We have a setup with 3 devices, all running Mender client (v5.0.1) for OTA updates. Two of the devices have direct uplinks to internet, whereas internet requests from the third device are proxied through the other devices with net.ipv4.ip_forward = 1.

We are attempting to install the OS on all devices at the same time, but are running into issues where in some scenarios the OS install stalls on the third device when downloading the artifact. This happens when the first two devices manages to download and eventually reboot while the third is downloading the artifact.

Ideally we would like the download to resume on the third device once the connection to internet can be reestablished. This seems to be supported by the mender-client, as it uses Range reads and will retry failed reads. However, in our case the read never fails (ie. the TCP connection is still considered established), and the download client stalls indefinitely.

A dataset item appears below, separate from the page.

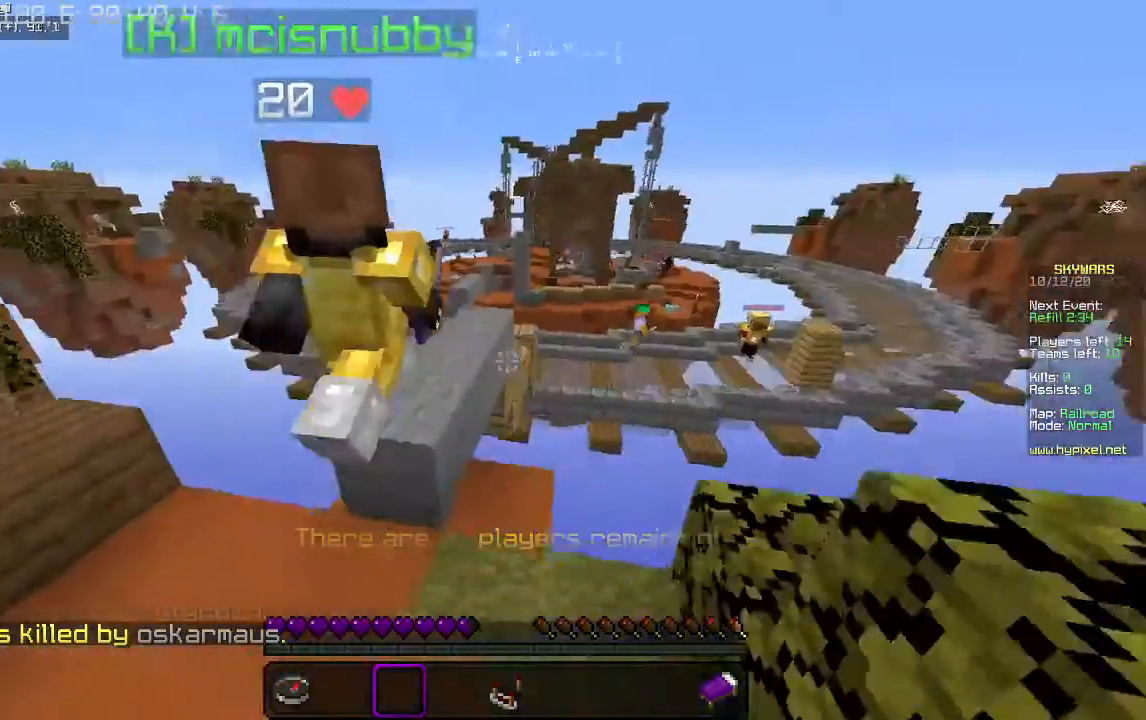
{"keys": ["w"], "mouse": [], "events": [[33, "w", "down"], [133, "a", "up"]]}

We’ve managed to get this working by configuring tcp_keepalive on the third device to much more aggressive values:

net.ipv4.tcp_keepalive_time = 60     # 1 minute
net.ipv4.tcp_keepalive_intvl = 75         
net.ipv4.tcp_keepalive_probes = 9

With these settings the mender-client will “realize” that the connection has been severed, and then attempt to resume the download, which eventually leads to the OS install being successful.

However, configuring this on the host means all TCP connections will use these settings, which we expect will lead to other issues down the line.

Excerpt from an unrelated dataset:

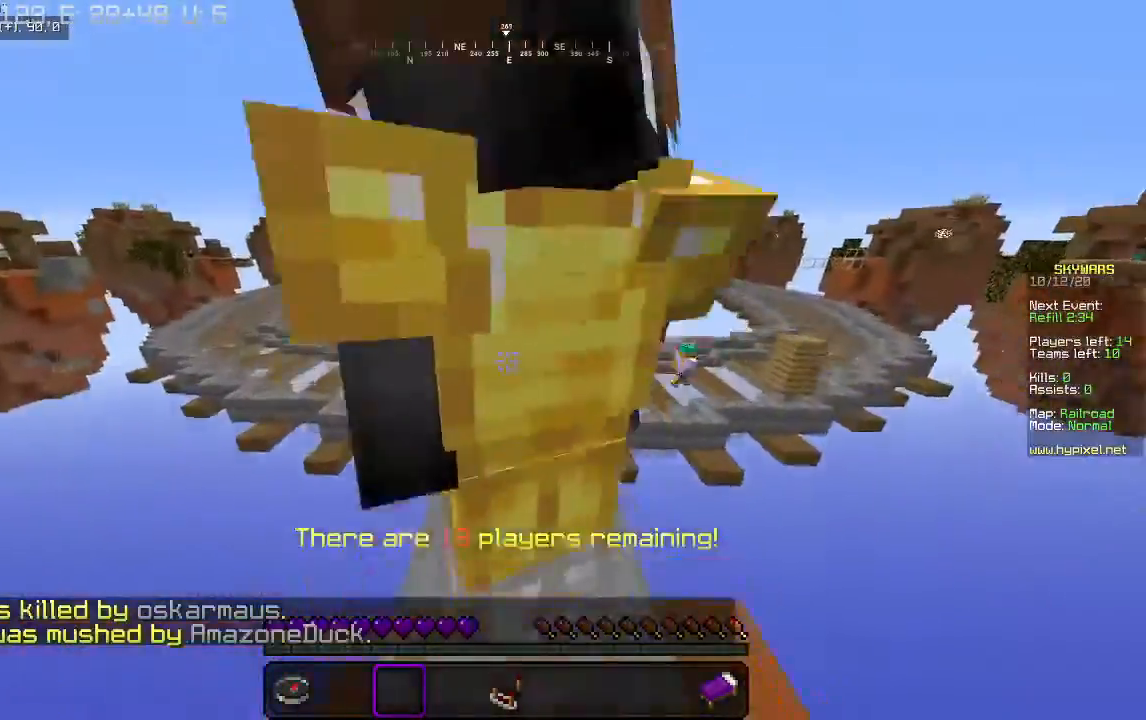
{"keys": ["s"], "mouse": [], "events": [[133, "w", "up"], [433, "s", "down"]]}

Is it possible to configure the TCP keepalive options on the individual socket in mender-client today (or is it something you would consider adding)?

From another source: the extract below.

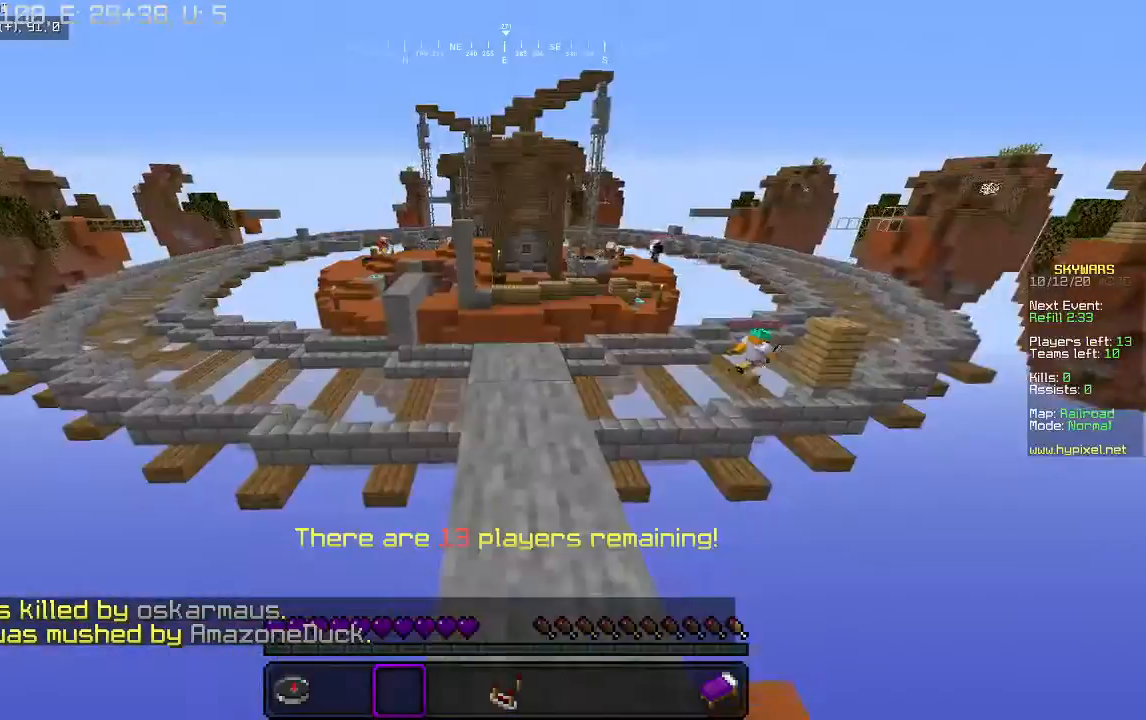
{"keys": [], "mouse": ["left"], "events": [[500, "mouse_left", "down"], [500, "s", "up"]]}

Alternatively, if you have another suggestion on how to handle this scenario, that would be welcome too!

1 Like

Hi @ericwenn,

As far as I can tell, there is no direct way to tune these settings, you’d have to take a dive into the code. The recommended way is to use the Mender Gateway for such, as its meant to do exactly that (and more, like caching).

Greetz,
Josef

Thanks, I haven’t seen Mender Gateway before!

We are currently not on the enterprise, and as such can not use Mender Gateway, but reading through the linked page I saw

Devices in a System usually require coordination during the update process.

however I don’t see anything else in the documentation indicating how this is done with Mender Gateway. Coordinating the update process (such that not all devices start at the same time) is also something we could consider, but ideally we would not like to build it on top of Mender ourselves.

Is there anything in Mender Gateway that implements such functionality?


If we end up trying to patch mender-client source, would this be a welcome change upstream in Mender, or would we have to carry this patch ourselves in our Yocto build?

Thanks in advance, and happy easter!